Work instruction:
Every line with the string "ТОПЛИВО" in it belongs in your answer, so copy them all from the data.

- - -

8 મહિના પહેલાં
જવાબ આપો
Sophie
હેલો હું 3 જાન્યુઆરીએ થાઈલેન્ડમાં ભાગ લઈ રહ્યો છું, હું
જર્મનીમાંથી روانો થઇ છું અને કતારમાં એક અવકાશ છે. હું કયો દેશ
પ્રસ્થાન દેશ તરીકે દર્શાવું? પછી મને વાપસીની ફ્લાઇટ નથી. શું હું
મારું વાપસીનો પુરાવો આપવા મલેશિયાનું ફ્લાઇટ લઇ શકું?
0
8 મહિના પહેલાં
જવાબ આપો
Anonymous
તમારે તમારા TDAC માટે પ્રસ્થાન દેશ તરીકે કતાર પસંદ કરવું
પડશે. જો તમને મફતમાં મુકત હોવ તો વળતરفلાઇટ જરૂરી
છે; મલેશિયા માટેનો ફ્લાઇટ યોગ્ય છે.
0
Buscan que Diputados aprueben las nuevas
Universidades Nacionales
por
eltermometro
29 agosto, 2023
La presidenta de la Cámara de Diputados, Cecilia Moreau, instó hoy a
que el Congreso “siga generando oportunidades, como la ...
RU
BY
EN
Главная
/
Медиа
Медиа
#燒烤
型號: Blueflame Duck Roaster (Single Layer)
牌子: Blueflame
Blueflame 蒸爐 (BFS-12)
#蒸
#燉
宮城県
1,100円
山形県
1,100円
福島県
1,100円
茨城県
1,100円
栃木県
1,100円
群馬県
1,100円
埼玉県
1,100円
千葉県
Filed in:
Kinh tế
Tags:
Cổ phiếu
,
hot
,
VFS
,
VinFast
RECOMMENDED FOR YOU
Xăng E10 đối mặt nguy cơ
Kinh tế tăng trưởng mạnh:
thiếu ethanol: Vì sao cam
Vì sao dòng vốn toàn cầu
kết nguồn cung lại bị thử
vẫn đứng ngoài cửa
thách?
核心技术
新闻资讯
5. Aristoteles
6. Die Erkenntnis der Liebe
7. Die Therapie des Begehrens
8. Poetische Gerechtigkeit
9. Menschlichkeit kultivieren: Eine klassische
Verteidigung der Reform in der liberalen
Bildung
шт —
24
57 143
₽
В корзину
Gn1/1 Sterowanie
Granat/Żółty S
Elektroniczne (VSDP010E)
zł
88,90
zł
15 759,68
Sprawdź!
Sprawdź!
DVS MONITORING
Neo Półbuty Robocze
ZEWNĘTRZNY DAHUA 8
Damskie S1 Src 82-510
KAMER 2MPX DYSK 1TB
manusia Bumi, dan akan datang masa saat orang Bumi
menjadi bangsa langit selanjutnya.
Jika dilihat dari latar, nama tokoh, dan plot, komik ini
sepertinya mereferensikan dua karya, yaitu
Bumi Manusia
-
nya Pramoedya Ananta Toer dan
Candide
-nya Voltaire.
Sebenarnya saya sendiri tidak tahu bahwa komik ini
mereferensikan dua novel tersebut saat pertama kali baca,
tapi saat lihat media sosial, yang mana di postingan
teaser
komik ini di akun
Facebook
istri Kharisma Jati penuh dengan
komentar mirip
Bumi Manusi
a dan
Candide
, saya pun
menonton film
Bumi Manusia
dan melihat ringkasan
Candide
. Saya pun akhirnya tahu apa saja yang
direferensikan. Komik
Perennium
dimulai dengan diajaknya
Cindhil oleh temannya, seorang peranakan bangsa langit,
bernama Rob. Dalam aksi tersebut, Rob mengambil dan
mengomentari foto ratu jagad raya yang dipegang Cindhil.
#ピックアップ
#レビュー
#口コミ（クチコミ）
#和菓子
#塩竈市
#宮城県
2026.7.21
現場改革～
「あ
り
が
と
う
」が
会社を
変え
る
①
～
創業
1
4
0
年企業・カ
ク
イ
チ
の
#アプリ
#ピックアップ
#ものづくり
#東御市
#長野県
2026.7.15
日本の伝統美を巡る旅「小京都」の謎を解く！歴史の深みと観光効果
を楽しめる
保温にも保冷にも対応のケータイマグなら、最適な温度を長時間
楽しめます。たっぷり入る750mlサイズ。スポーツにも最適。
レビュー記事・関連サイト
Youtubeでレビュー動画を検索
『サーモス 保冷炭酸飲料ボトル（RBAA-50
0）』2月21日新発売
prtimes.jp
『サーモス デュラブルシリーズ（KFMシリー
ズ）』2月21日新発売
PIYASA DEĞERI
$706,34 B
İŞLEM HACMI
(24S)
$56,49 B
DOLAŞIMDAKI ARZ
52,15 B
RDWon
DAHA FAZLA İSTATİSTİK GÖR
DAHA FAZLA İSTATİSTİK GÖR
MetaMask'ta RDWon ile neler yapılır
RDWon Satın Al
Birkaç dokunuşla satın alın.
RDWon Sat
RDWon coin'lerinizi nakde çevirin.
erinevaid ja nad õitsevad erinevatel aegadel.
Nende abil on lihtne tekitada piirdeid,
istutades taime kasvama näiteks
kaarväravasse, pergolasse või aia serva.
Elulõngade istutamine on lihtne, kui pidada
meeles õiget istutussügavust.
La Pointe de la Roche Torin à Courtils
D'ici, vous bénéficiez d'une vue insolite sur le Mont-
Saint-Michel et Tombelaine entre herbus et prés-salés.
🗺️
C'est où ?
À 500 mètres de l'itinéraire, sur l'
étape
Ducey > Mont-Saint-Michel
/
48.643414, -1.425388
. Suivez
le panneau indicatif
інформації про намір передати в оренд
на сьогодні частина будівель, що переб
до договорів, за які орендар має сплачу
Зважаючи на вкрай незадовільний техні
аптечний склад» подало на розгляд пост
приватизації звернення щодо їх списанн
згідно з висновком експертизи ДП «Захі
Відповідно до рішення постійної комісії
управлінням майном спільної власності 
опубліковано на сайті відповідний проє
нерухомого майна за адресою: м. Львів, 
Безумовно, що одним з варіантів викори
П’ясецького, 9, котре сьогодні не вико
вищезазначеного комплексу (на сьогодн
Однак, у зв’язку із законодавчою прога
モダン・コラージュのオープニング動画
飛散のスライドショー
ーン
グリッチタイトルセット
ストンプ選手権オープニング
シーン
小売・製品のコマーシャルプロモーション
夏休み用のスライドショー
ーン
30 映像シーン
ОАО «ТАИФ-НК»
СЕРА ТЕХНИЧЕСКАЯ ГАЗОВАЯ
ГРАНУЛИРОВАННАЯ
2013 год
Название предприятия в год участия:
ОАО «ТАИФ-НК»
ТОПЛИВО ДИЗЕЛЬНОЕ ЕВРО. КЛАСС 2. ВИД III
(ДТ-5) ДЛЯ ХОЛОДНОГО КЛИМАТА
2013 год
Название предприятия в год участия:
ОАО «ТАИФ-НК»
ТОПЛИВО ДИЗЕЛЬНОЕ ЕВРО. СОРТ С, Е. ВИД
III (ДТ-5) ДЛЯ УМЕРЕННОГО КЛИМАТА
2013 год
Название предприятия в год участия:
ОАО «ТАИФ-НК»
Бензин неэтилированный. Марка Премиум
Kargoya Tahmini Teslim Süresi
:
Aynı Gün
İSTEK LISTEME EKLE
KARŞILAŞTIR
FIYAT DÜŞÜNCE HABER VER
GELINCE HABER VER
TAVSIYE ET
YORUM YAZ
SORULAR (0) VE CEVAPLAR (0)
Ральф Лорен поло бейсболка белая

- - -

Exercise output:
ТОПЛИВО ДИЗЕЛЬНОЕ ЕВРО. КЛАСС 2. ВИД III
ТОПЛИВО ДИЗЕЛЬНОЕ ЕВРО. СОРТ С, Е. ВИД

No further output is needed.